=== Begin Enclosure ===

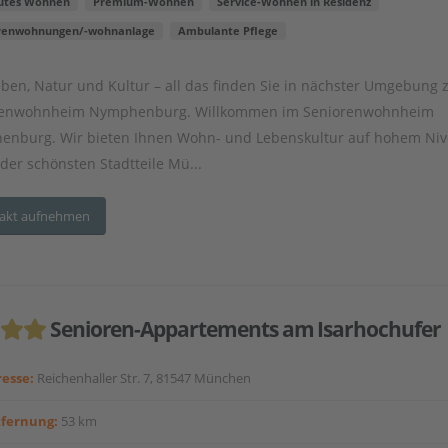
utes Wohnen
Premium-Wohnen
Service-Wohnen in Residenz
renwohnungen/-wohnanlage
Ambulante Pflege
eben, Natur und Kultur – all das finden Sie in nächster Umgebung
renwohnheim Nymphenburg. Willkommen im Seniorenwohnheim
nburg. Wir bieten Ihnen Wohn- und Lebenskultur auf hohem Niv
der schönsten Stadtteile Mü...
akt aufnehmen
Senioren-Appartements am Isarhochufer
esse:
Reichenhaller Str. 7, 81547 München
tfernung:
53 km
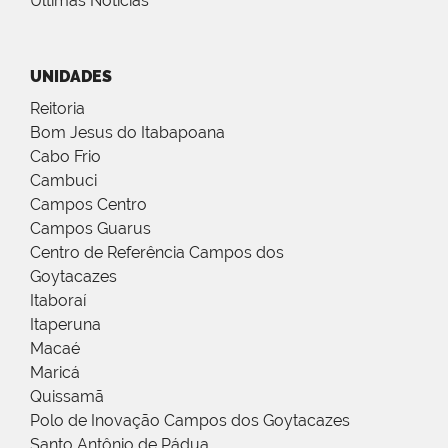
Últimas Notícias
UNIDADES
Reitoria
Bom Jesus do Itabapoana
Cabo Frio
Cambuci
Campos Centro
Campos Guarus
Centro de Referência Campos dos
Goytacazes
Itaboraí
Itaperuna
Macaé
Maricá
Quissamã
Polo de Inovação Campos dos Goytacazes
Santo Antônio de Pádua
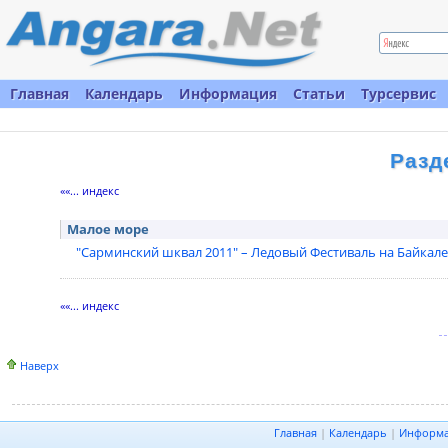
Главная
Календарь
Информация
Статьи
Турсервис
Разд
««... индекс
Малое море
"Сарминский шквал 2011" – Ледовый Фестиваль на Байкале
««... индекс
Наверх
Главная
|
Календарь
|
Информ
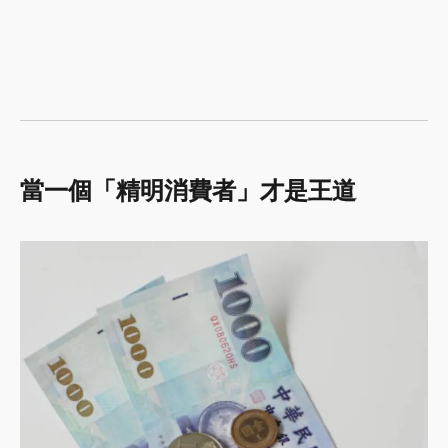
當一個「精明消費者」才是王道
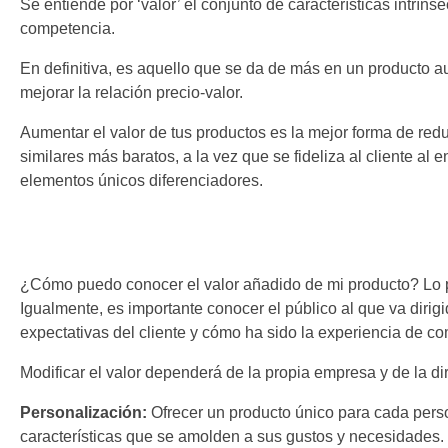
Se entiende por ‘valor’ el conjunto de características intrín
competencia.
En definitiva, es aquello que se da de más en un producto a
mejorar la relación precio-valor.
Aumentar el valor de tus productos es la mejor forma de reduc
similares más baratos, a la vez que se fideliza al cliente a
elementos únicos diferenciadores.
¿Cómo puedo conocer el valor añadido de mi producto? Lo pri
Igualmente, es importante conocer el público al que va dirig
expectativas del cliente y cómo ha sido la experiencia de co
Modificar el valor dependerá de la propia empresa y de la d
Personalización:
Ofrecer un producto único para cada person
características que se amolden a sus gustos y necesidades.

=== End Enclosure ===

Problem details — With the pictures set aside, write out the whole listing exactly.

Exercise result —
utes Wohnen
Premium-Wohnen
Service-Wohnen in Residenz
renwohnungen/-wohnanlage
Ambulante Pflege
eben, Natur und Kultur – all das finden Sie in nächster Umgebung
renwohnheim Nymphenburg. Willkommen im Seniorenwohnheim
nburg. Wir bieten Ihnen Wohn- und Lebenskultur auf hohem Niv
der schönsten Stadtteile Mü...
akt aufnehmen
Senioren-Appartements am Isarhochufer
esse:
Reichenhaller Str. 7, 81547 München
tfernung:
53 km
Últimas Notícias
UNIDADES
Reitoria
Bom Jesus do Itabapoana
Cabo Frio
Cambuci
Campos Centro
Campos Guarus
Centro de Referência Campos dos
Goytacazes
Itaboraí
Itaperuna
Macaé
Maricá
Quissamã
Polo de Inovação Campos dos Goytacazes
Santo Antônio de Pádua
Главная
Календарь
Информация
Статьи
Турсервис
Разд
««... индекс
Малое море
"Сарминский шквал 2011" – Ледовый Фестиваль на Байкале
««... индекс
Наверх
Главная
|
Календарь
|
Информ
當一個「精明消費者」才是王道
Se entiende por ‘valor’ el conjunto de características intrín
competencia.
En definitiva, es aquello que se da de más en un producto a
mejorar la relación precio-valor.
Aumentar el valor de tus productos es la mejor forma de reduc
similares más baratos, a la vez que se fideliza al cliente a
elementos únicos diferenciadores.
¿Cómo puedo conocer el valor añadido de mi producto? Lo pri
Igualmente, es importante conocer el público al que va dirig
expectativas del cliente y cómo ha sido la experiencia de co
Modificar el valor dependerá de la propia empresa y de la d
Personalización:
Ofrecer un producto único para cada person
características que se amolden a sus gustos y necesidades.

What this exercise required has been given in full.